Data was only used if it was fully available for the given city and feature throughout the entire examined time interval (2000–2024).

Model and pipeline

• The implementation is based on an LSTM (Long Short-Term Memory) neural network.
• The input data consists of multiple features from several European capitals, in the form of time-windowed sequences.
• The target variable is the prediction of the tmax value for a selected city.

Model parameters

• hidden_size: 16–128 (recommended: 32)
• batch_size: 64–4096 (recommended: 1024)
• learning_rate: 0.0001–0.003 (recommended: 0.001)
• num_layers: 1 or 2 (recommended: 1)
• window_size: 7 days (not tested with other values)
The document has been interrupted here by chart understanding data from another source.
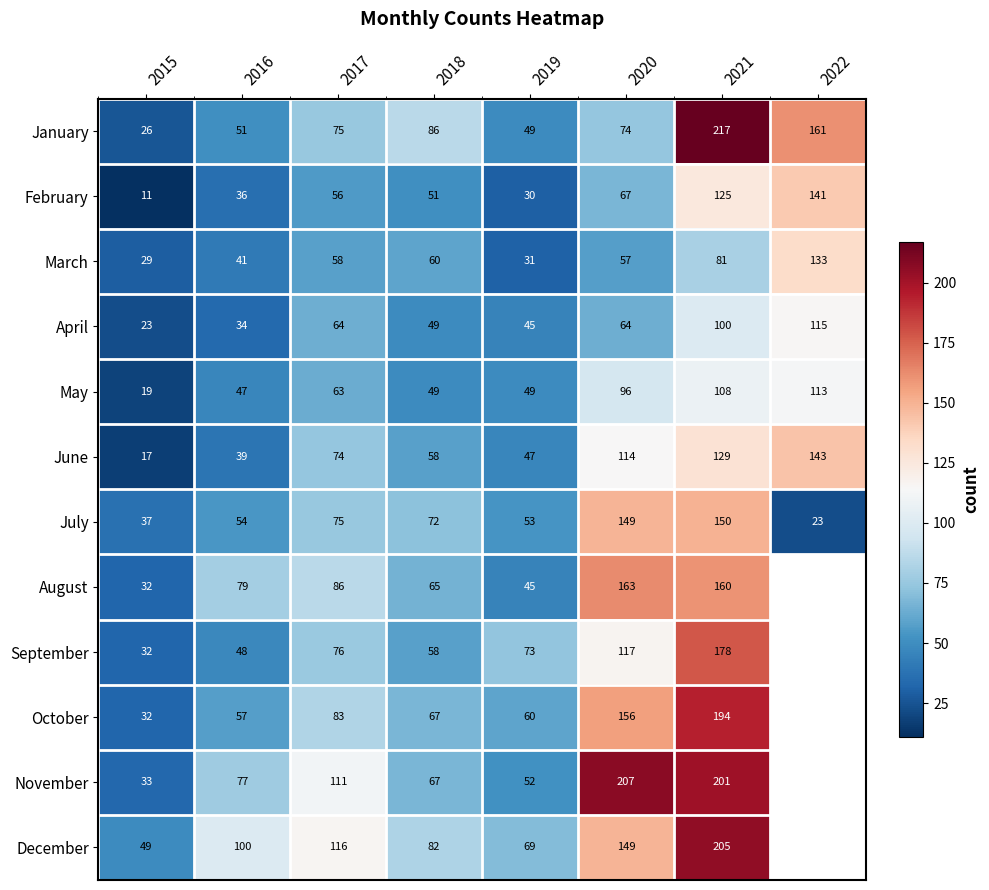

The April series shows 77.6 at 2022. True or false?

False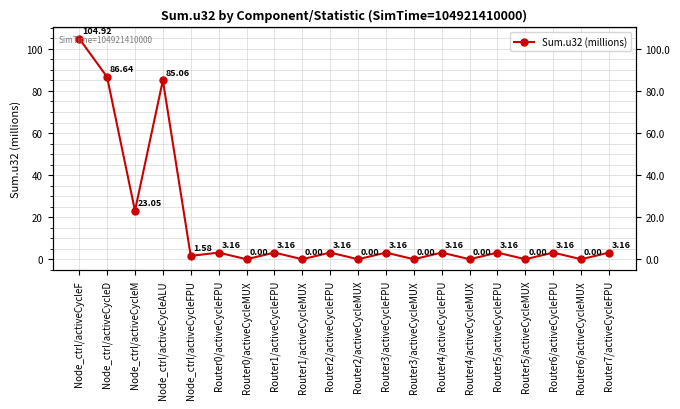

Approximately how many times larger is the value at Router2/activeCycleFPU compared to Router4/activeCycleFPU?

1.0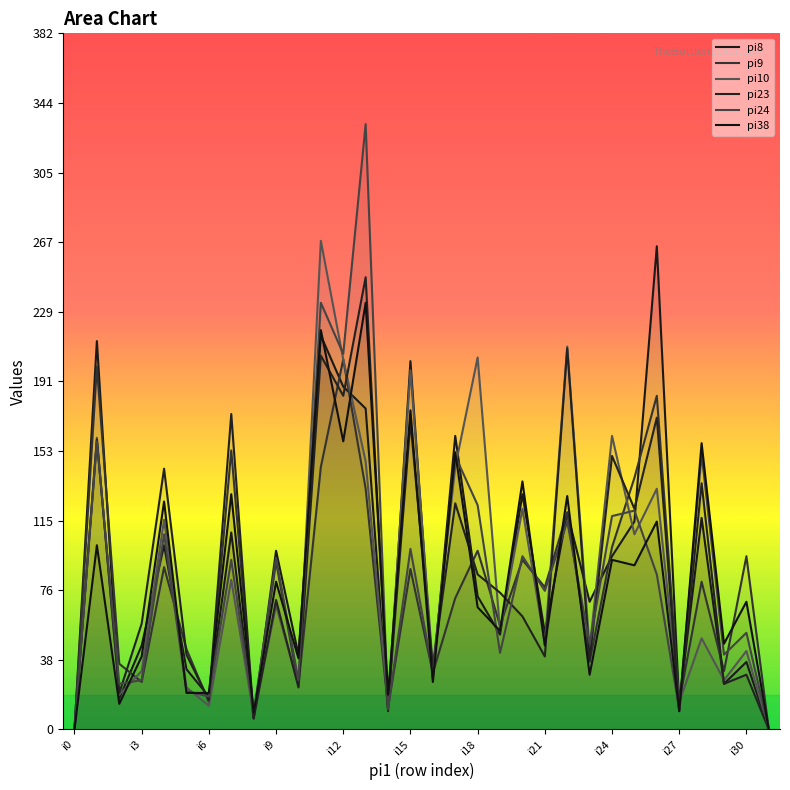

What is the difference between the pi10 values at 28 and 22?

160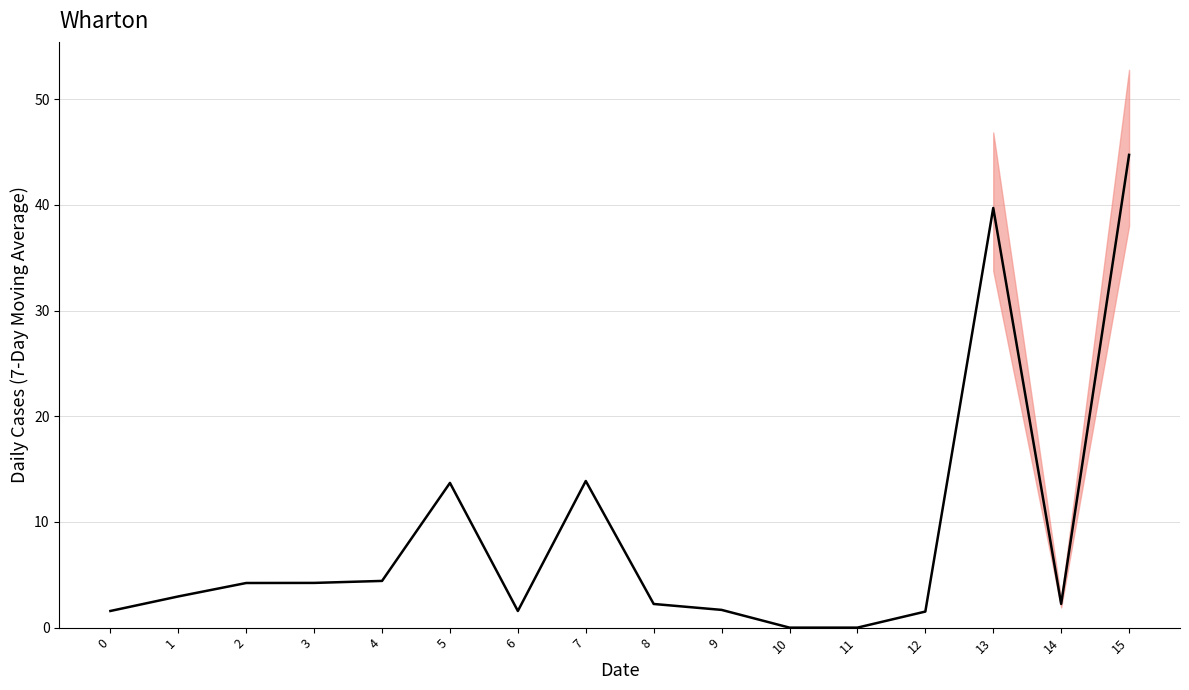

How many interior local peaks (higher than both neighbors) does the data have?

3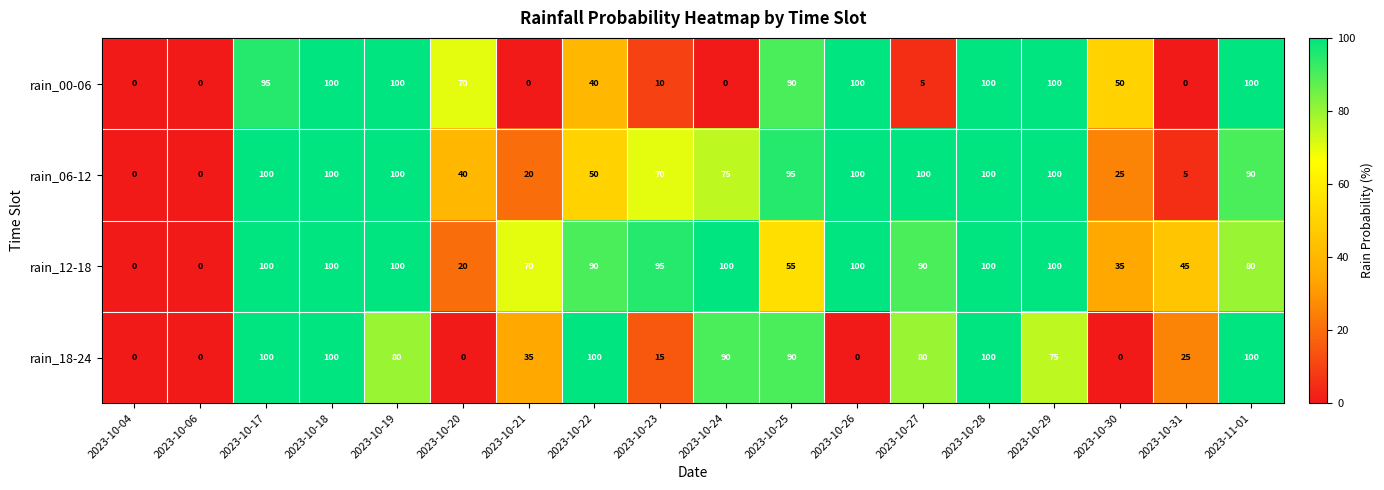

What is the highest value of the rain_00-06 series?

100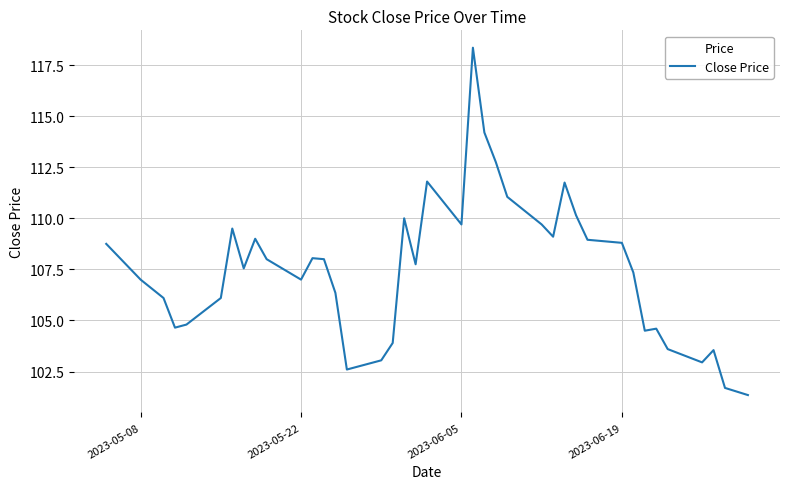

Is it true that the value at 2023-05-08 is 27.2?

False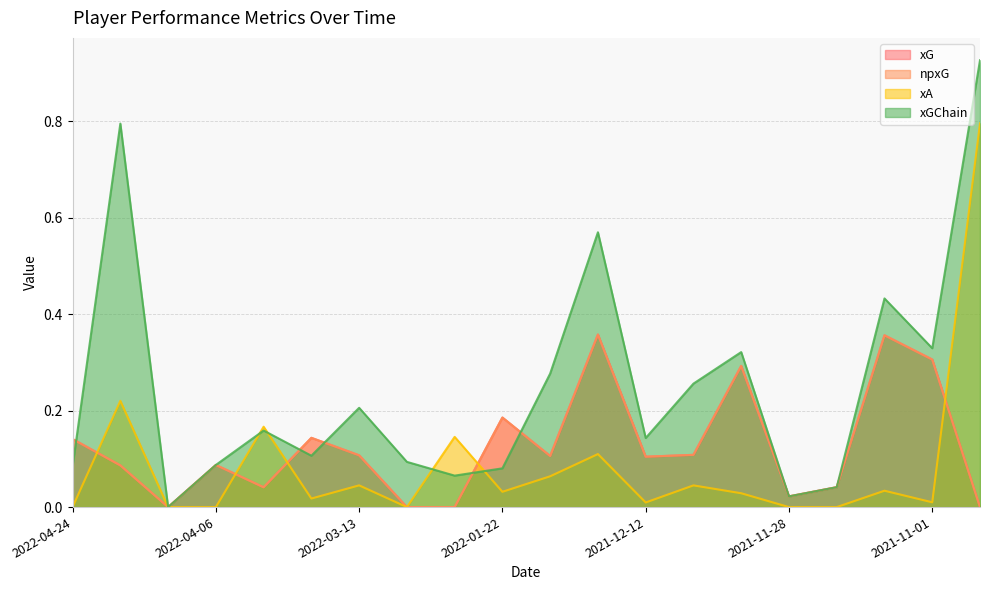

How many intersections are there between xGChain and xG?

5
Early stopping and saving of training curves were used during training.

Evaluation

Models were compared based on several metrics:

• Mean Absolute Error (MAE)
• Mean Squared Error (MSE)
• training time (in seconds)

The evaluation results are available in .csv format in the training_log.csv file, and the training curves for each epoch are also logged.

Project structure

oe_deep-ml/
├── logs/ # Log files for training curves and metrics
├── models/ # Trained models (.pt)
├── plots/ # Plots of training curves
├── training_log.csv # Hyperparameter tuning results
├── worldcities.csv # City coordinates (SimpleMaps)
├── european_capitals_weather.csv # Merged, processed data
├── weather_data_train.ipynb # Data collection and preparation & model training and logging
├── weather_inference.ipynb # Model loading and inference
├── results_analysis.ipynb # Evaluation of hyperparameter tuning results

Key takeaways

• Optimization of batch_size and learning_rate has a significant impact on performance.
• Too large hidden layers led to overfitting and poor generalization.
• Standardizing the tmax target variable caused biased predictions, so the final model was trained on the original scale.
• Training curves and early stopping helped avoid overfitting.

Result

• Train Loss: 4.497498
• Mean Absolute Error (MAE): 2.054539
• Mean Squared Error (MSE): 6.802113
• Training time (in seconds): 30.13 s

Requirements

• Python 3.10+
• numpy
• pandas
• torch
• matplotlib
• scikit-learn
• meteostat
• geopy

License

MIT License — freely usable for educational and research purposes.